11.5.3. operator<< And operator>> With Whole-Part

Review

Let's begin by recalling some detail about whole-part relationships:

How we build the whole-part relationship determines how we overload the inserter and extractor operators.

It is common practice for the whole object to send messages to its parts (i.e., for the whole's functions to call the part's functions). In this section, we focus on the syntax needed to chain the whole class's inserter, operator<<, and the extractor, operator>> functions to the corresponding functions in the part class. The inserter and the extractor functions are always implemented as non-member friend functions, so whole must access its parts through the second function parameter. Similarly, the parts must also access their members through the second parameter. A program may use many classes that define overloaded inserters and extractors, and the compiler chooses between them based on the second parameter.

Embedded Whole-Part (Composition)

PartWhole
class part
{
    private:
        string    name;
        double    cost;
    public:
	. . .
};
class whole
{
    private:
        part    my_part;
        int     simple;
    public:
	. . .
};
friend ostream& operator<<(ostream& out, part& me)
{
	out << me.name << endl;
	out << me.cost << endl;
	return out;
}
friend ostream& operator<<(ostream& out, whole& me)
{
	out << me.my_part << endl;
	out << me.simple << endl;
	return out;
}
friend istream& operator>>(istream& in, part& me)
{
	in >> me.name;
	in >> me.cost;
	return in;
}
friend istream& operator>>(istream& in, whole& me)
{
	in >> me.my_part;
	in >> me.simple;
	return in;
}
Chaining the I/O operator calls in an embedded whole-part (composition) relationship. Execution begins with the whole operator functions, which call the corresponding operator functions in the part. The syntax for calling an overloaded operator defined in the part class is:
  1. the name of the second parameter in the whole class function (highlighted in yellow)
  2. the dot operator
  3. the name of the part member variable in the whole class (highlighted in light blue)
It's important to recognize that out << me.my_part and in >> me.my_part are function calls - they call the corresponding functions in the part class.

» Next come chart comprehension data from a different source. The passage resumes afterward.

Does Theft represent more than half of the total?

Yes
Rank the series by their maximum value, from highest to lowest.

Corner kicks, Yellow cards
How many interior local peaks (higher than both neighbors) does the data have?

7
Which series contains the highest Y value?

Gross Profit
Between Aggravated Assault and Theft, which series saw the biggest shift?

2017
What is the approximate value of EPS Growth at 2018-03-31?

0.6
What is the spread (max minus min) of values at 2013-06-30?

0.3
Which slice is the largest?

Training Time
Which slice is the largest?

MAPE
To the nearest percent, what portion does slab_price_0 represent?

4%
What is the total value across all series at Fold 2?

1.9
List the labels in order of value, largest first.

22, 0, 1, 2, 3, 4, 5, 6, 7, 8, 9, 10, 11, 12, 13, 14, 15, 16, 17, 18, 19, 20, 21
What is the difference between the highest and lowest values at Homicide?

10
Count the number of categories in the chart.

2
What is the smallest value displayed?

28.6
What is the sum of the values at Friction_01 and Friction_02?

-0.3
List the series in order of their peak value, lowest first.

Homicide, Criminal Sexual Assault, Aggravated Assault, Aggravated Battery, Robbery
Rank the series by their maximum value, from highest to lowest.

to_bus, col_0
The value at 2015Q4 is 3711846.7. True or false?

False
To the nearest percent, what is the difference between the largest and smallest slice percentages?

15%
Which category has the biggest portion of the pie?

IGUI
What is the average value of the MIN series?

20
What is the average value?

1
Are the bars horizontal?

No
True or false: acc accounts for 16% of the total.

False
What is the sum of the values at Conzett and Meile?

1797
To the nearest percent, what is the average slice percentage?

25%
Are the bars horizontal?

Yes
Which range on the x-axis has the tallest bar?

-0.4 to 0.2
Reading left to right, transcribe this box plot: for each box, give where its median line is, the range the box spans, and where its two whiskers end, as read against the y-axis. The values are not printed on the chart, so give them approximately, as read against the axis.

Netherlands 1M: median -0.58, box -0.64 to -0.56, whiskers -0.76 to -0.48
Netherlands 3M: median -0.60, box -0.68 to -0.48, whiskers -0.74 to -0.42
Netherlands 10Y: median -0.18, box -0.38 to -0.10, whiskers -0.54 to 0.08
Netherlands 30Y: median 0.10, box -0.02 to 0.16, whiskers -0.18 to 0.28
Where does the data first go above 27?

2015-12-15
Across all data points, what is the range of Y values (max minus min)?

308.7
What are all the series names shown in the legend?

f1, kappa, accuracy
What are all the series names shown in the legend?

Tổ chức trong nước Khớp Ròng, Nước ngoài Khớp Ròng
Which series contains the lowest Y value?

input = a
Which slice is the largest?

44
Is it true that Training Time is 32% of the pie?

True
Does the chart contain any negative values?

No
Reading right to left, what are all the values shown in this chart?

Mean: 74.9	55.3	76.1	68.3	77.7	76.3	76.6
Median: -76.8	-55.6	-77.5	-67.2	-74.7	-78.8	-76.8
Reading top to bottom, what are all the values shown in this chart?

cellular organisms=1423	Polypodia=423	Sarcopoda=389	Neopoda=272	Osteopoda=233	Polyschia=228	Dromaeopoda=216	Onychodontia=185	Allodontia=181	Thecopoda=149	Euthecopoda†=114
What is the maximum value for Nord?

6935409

Pointer Whole-Part (Aggregation)

PartWhole
class part
{
    private:
        string    name;
        double    cost;
    public:
	. . .
};
class whole
{
    private:
        part*   my_part;
        int     simple;
    public:
	. . .
};
friend ostream& operator<<(ostream& out, part& me)
{
	out << me.name << endl;
	out << me.cost << endl;
	return out;
}
 
friend ostream& operator<<(ostream& out, whole& me)
{
    if (me.my_part != nullptr)
        out << *me.my_part << endl;
    out << me.simple << endl;
    return out;
}
friend istream& operator>>(istream& in, part& me)
{
	in >> me.name;
	in >> me.cost;
	return in;
}
 
friend istream& operator>>(istream& in, whole& me)
{
    if (me.my_part != nullptr)
        in >> *me.my_part;
    in >> me.simple;
    return in;
}
Chaining the I/O operator calls in an pointer-implemented whole-part (aggregation) relationship. Execution begins with the whole operator functions, which call the corresponding part operator functions. The challenge of chaining the operator functions is making the arguments in the call match the parameters in the function. The whole class uses a pointer member variable to build the whole-part relationship. But the part class doesn't have an operator function with a pointer parameter. So, the whole operator functions must dereference the pointer with the dereference or indirection operator. The syntax for calling an overloaded operator defined in the part class is:
  1. the dereference operator (*)
  2. the name of the second parameter in the whole class function (highlighted in yellow)
  3. the dot operator
  4. the name of the part member variable in the whole class (highlighted in light blue)
There are two bits of each whole function that require further elaboration:
  1. The if-statement is necessary because any attempt to call a function through a null pointer will result in a runtime error. So, if my_part doesn't currently point to a part object, the program skips the output statement.
  2. Given that my_pointer is a pointer variable, it may be surprising that the output portion of the if-statement does not use the -> (arrow) operator. To understand why, first notice that the output statement has three operators: << or >> (inserter or extractor), * (dereference), and . (dot).
    • When performing member selection with the arrow or dot operator, look at the variable the left of the selection operator. In this example, the variable is me, which is NOT a pointer, so use the dot operator to select a member in the object.
    • The expression me.my_part, returns the value stored in my_part, which IS a pointer. The pointer must be dereferenced to match the parameters of the corresponding part function.
    • Finally, the correct inserter or extractor function in the part class is called.